▶ EXERCISE PROMPT
Extract each line of the listing below that contains the word "series".

▶ Extracted records

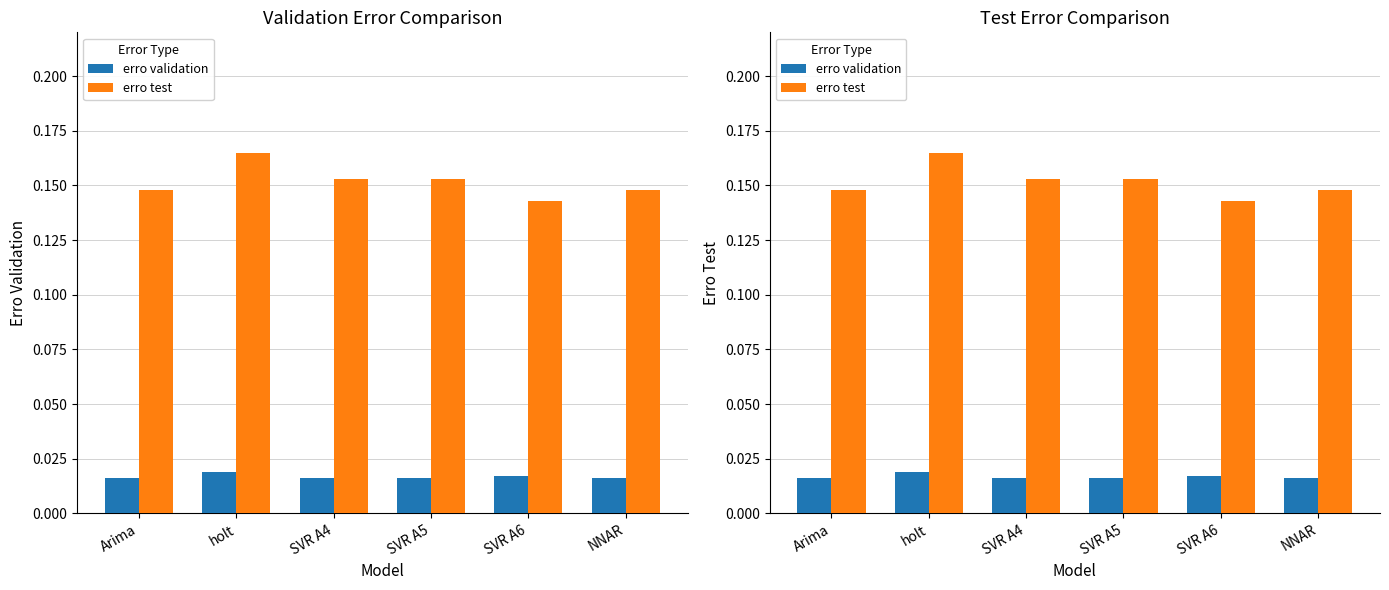

Reading left to right, extract all data points from this chart.

erro validation: 0.0	0.0	0.0	0.0	0.0	0.0
erro test: 0.1	0.2	0.2	0.2	0.1	0.1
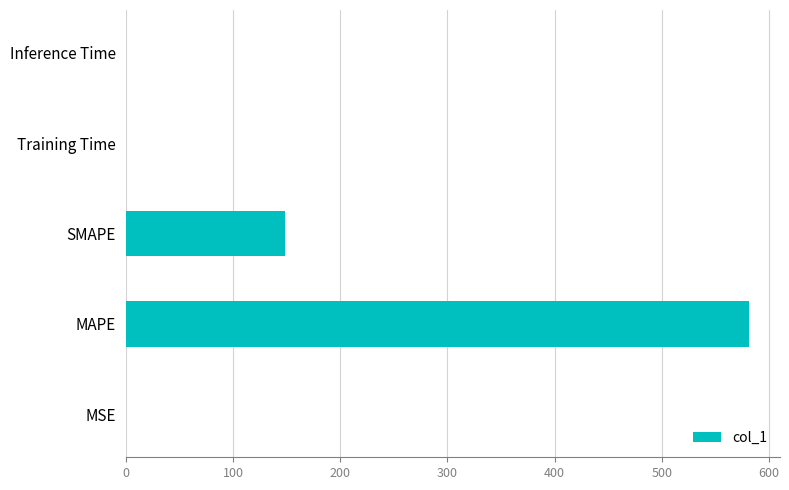

Are the bars horizontal?

Yes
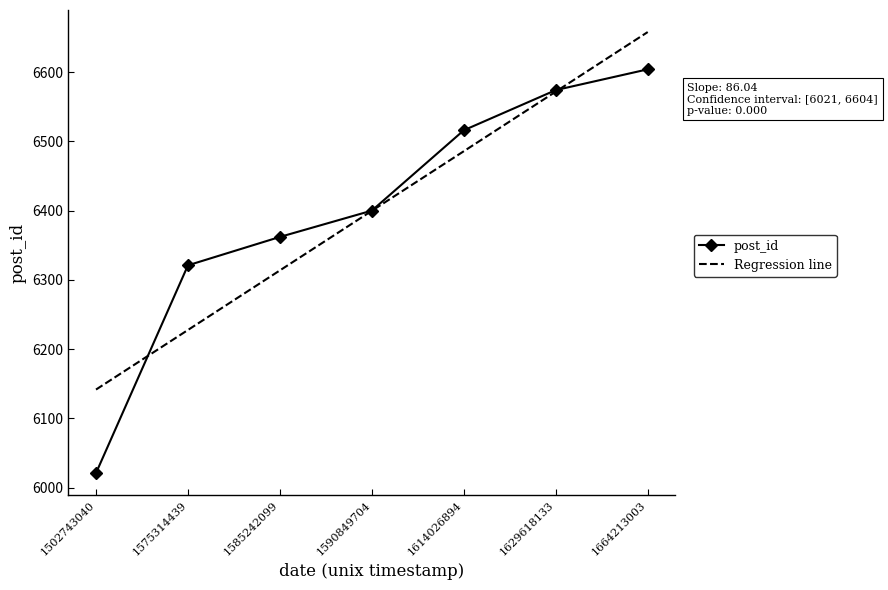

Read the Regression line value at 1664213003.

6657.8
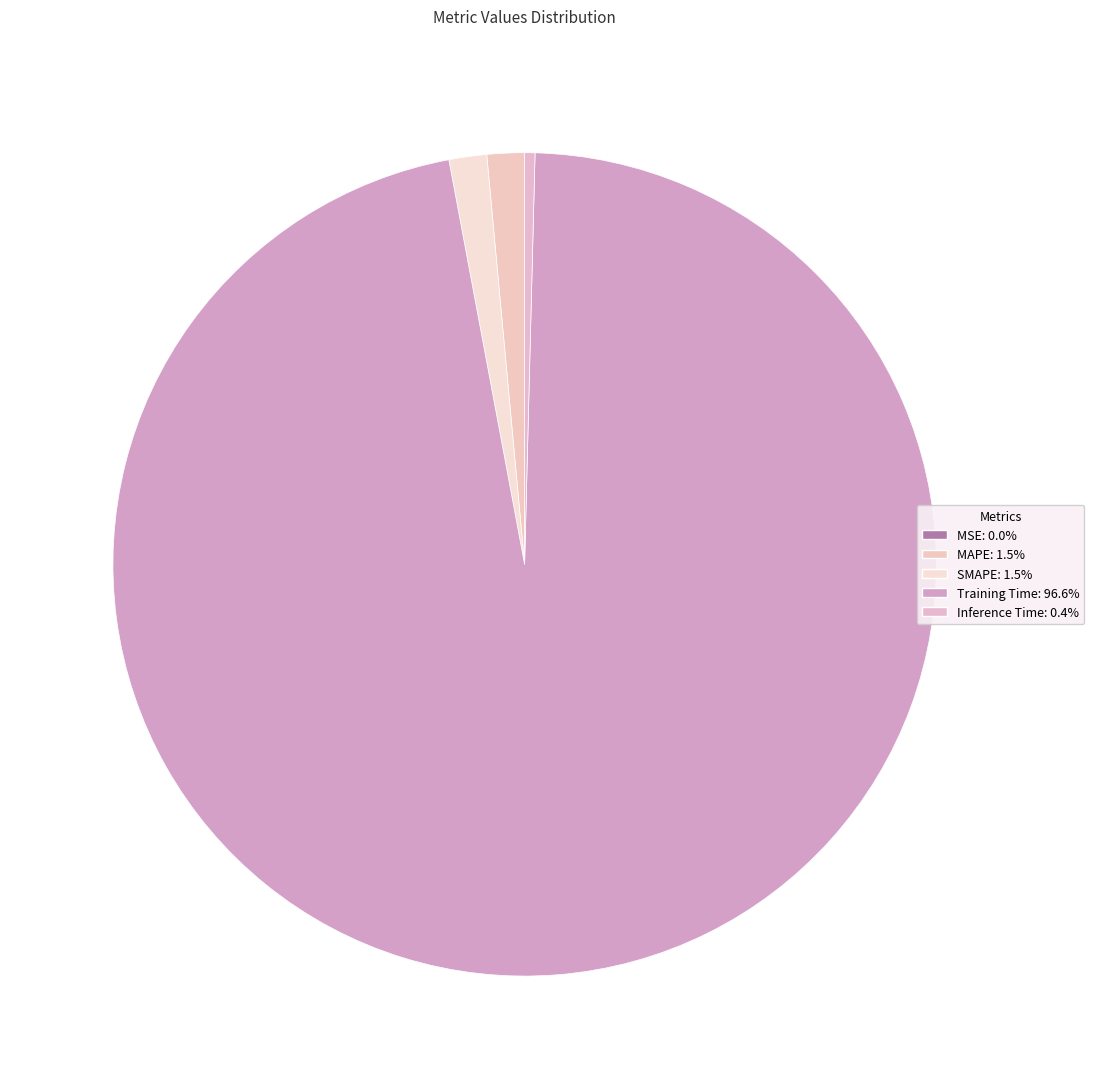

Which category accounts for the majority?

Training Time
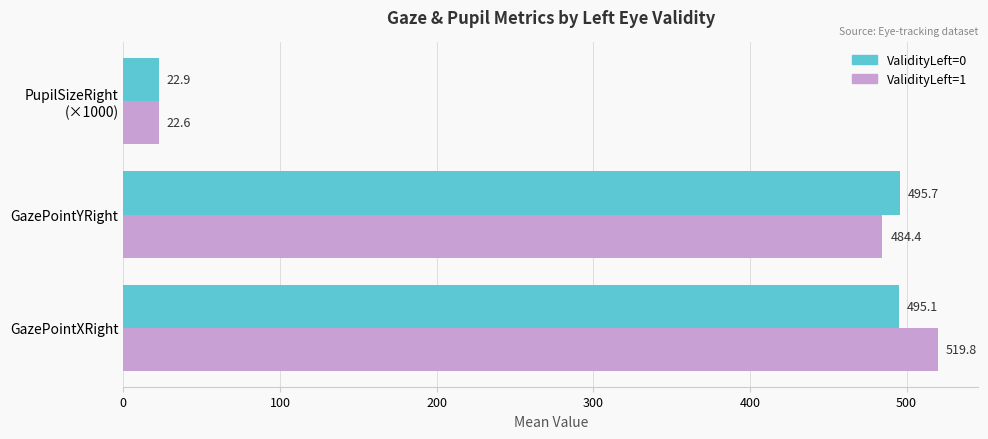

What is the difference between the second highest and minimum values in the ValidityLeft=0 series?

472.2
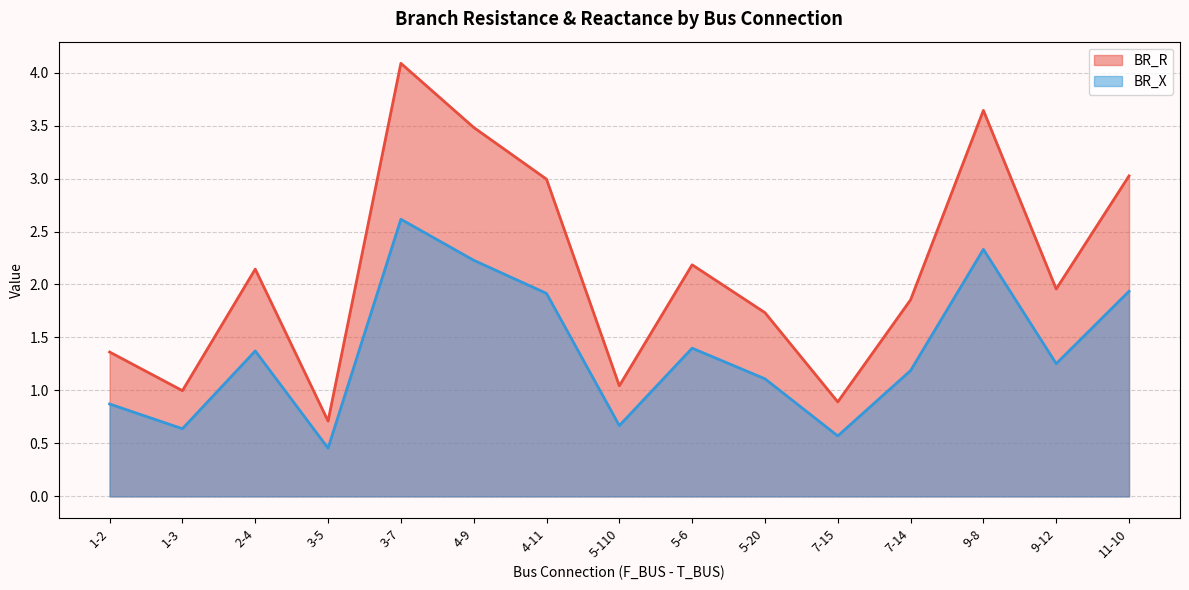

True or false: BR_R and BR_X cross at least once.

False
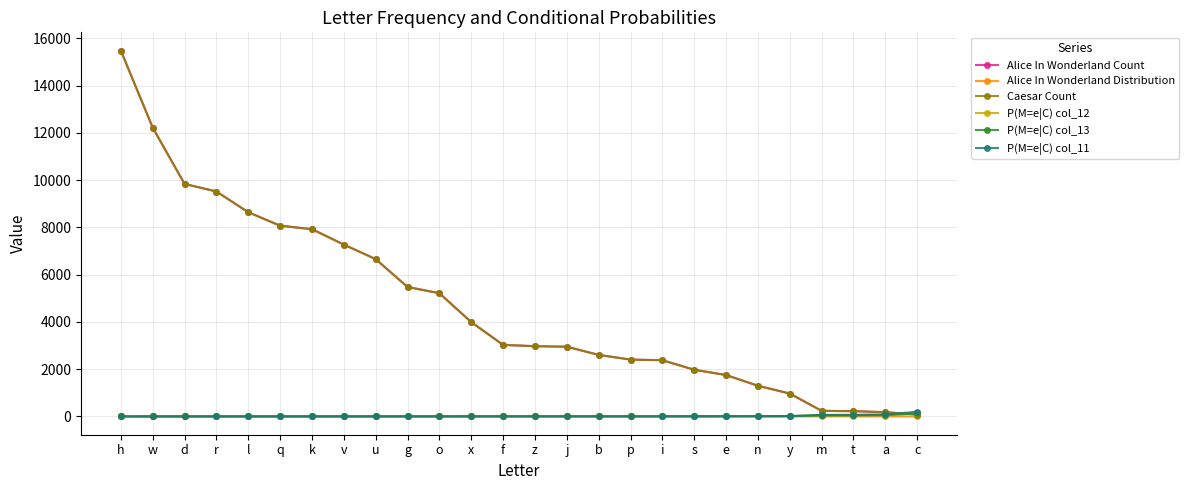

List the series in order of their peak value, lowest first.

Alice In Wonderland Distribution, P(M=e|C) col_13, P(M=e|C) col_12, P(M=e|C) col_11, Alice In Wonderland Count, Caesar Count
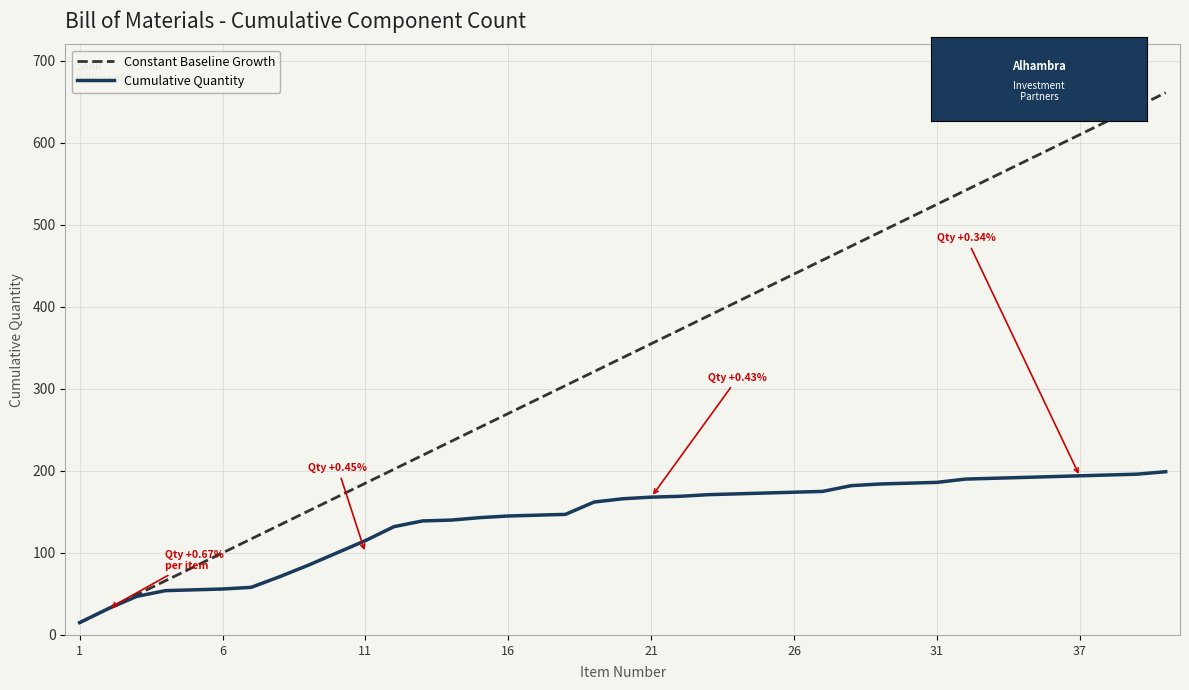

Which series has the largest total across all categories?

Constant Baseline Growth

▶ WRITTEN RESPONSE
What is the difference between the second highest and minimum values in the ValidityLeft=0 series?
List the series in order of their peak value, lowest first.
Which series has the largest total across all categories?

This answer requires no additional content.